The cryptocurrency investors of the past often bragged about how much they bought, how much it had gone up, and what they could now afford. Though a tough bear market is no favorable condition for this situation to manifest itself once again, it will likely return sooner rather than late. However, this time they will be doing something very different in order to earn their lambos.
“Hodling” hides behind two layers of speculation
To “hodl” is to hold on to cryptocurrency investments with the hope that they will be more valuable at some point in the future. At face value, this appears to be a speculative move in which the investor is betting on the technology’s eventual use in commerce, and the resulting increase in valuation. This would be similar to investing in a company that is believed to turn a profit in time by solving some commercial need. In reality, though, the crypto investor is in fact speculating on two different things simultaneously: the use case and the currency itself. Both conditions must be met in order for the “hodler” to profit: a profitable use case must arise and be realized, and that use case must take advantage of the specific technology in which the investor has placed their faith.
In addition to the increased risk in needing two separate conditions to be met in order for profit to be realized, this strategy provides the wrong incentives and market signals to provoke the one thing responsible for either or both of the conditions. By throwing money at cool tech repeatedly, the crypto investor creates demand for and funds development of said tech, while no money thrown behind what to do with it decreases the incentives and market signals towards commercial applications. If it’s infinitely more profitable to develop cool tech than to put it to use in business, then the latter will much more rarely happen.
The “fountain of hype” will run out sooner or later
Right now, even in the rough bear market, hype surrounding new tech continues to be a great source of interest and funding in the cryptospace. This will, however, eventually change, and projects marketing themselves on their immense potential will see little interest, with investors being all tapped out of their appetite for building new tech without end. At that point, cryptocurrencies and blockchain tech will likely be developed on the cheap or even for free while the money flows directly to the use case, a move which will profit investors greatly.
Roger Ver’s different approach of legend
While this shift away from a development-first approach may be new and upcoming, that isn’t to say it hasn’t been successfully tried before, even in cryptocurrency. Famed “Bitcoin Jesus” Roger Ver, in additionally to extensively investing in Bitcoin itself during the early days, also performed the most important step: investing in use cases. Some of his more famous investments in the ecosystem included BitInstant, Ripple, Blockchain.info, BitPay, and Kraken. Many of these remain important fixtures of the crypto landscape today, but more importantly they spearheaded Bitcoin’s value as a currency with practical use cases. While these companies made money, they also helped make Bitcoin valuable.

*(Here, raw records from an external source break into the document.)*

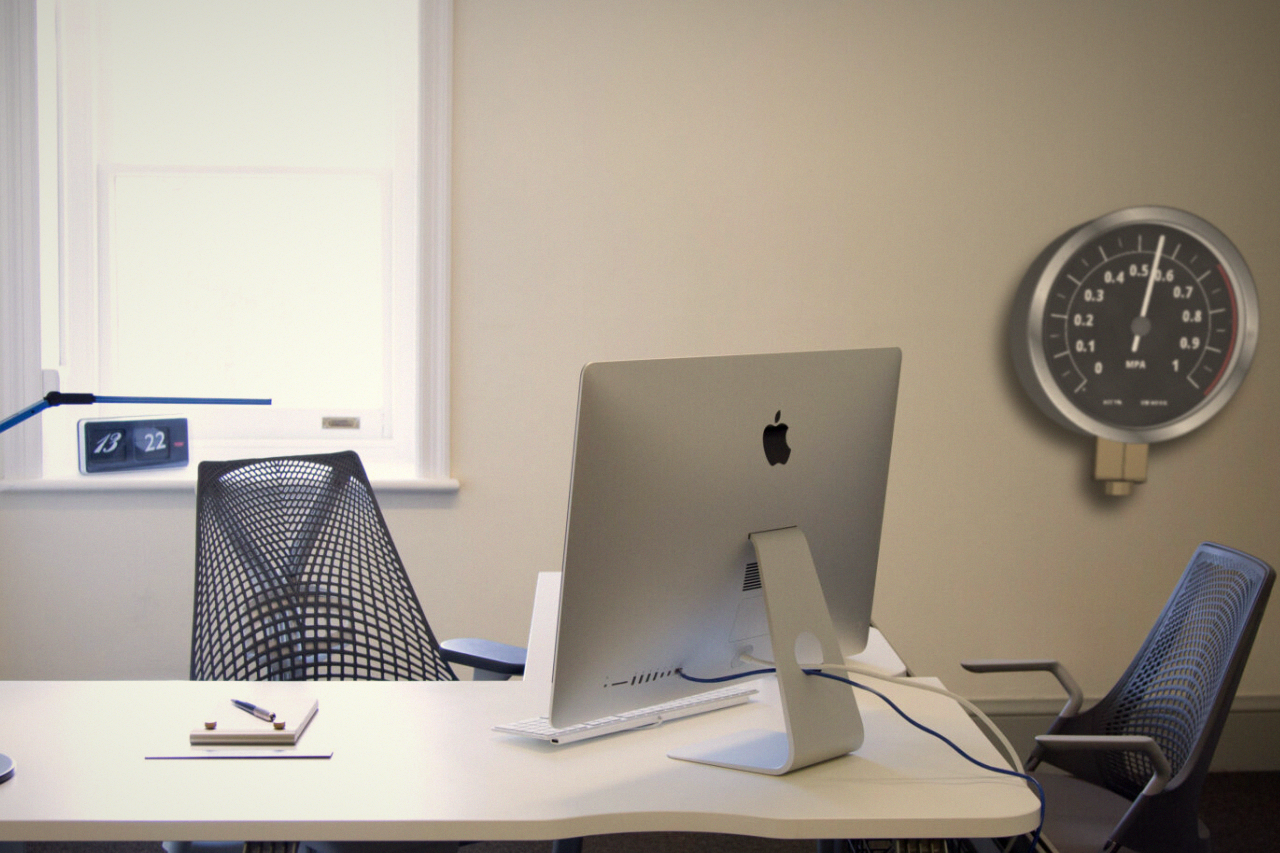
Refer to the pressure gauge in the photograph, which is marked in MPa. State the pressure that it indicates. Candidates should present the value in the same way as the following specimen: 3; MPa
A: 0.55; MPa
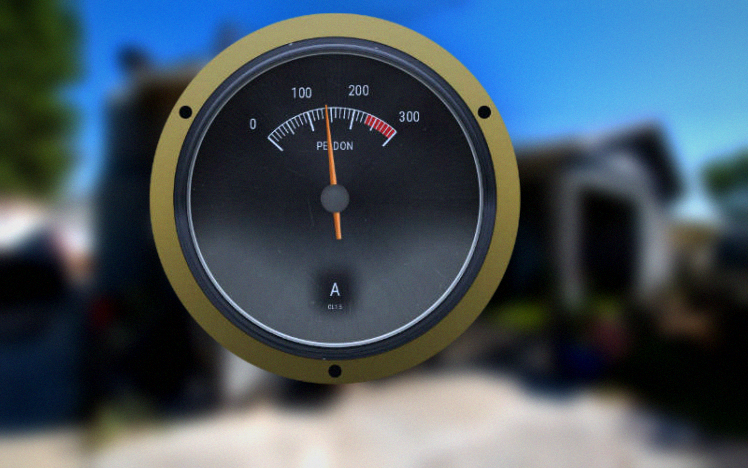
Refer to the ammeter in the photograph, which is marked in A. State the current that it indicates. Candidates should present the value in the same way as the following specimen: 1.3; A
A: 140; A
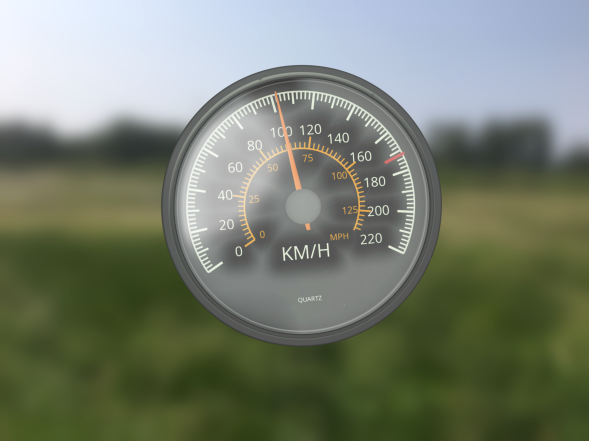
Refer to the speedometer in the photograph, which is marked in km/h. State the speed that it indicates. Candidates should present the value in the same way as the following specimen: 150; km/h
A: 102; km/h
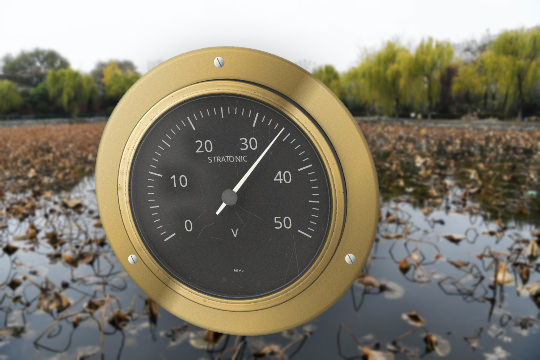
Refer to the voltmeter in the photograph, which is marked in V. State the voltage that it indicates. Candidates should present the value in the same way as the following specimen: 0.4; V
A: 34; V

Investing in use case can make both investments go up
Speculating on specific commercial use cases reduces the number of conditions required for a profit to be turned to one. Even if the intended cryptocurrency doesn’t end up getting used, a successful company used something else instead will still profit, making it a safer bet that on the cryptocurrency whose use case may never materialize. Does this mean you shouldn’t hodl? No, but it does mean that you should be an active investors rather than a passive one, and provide the market demand and incentives to create the only thing that really matters as far as creating long-term value is concerned: real-world commercial use.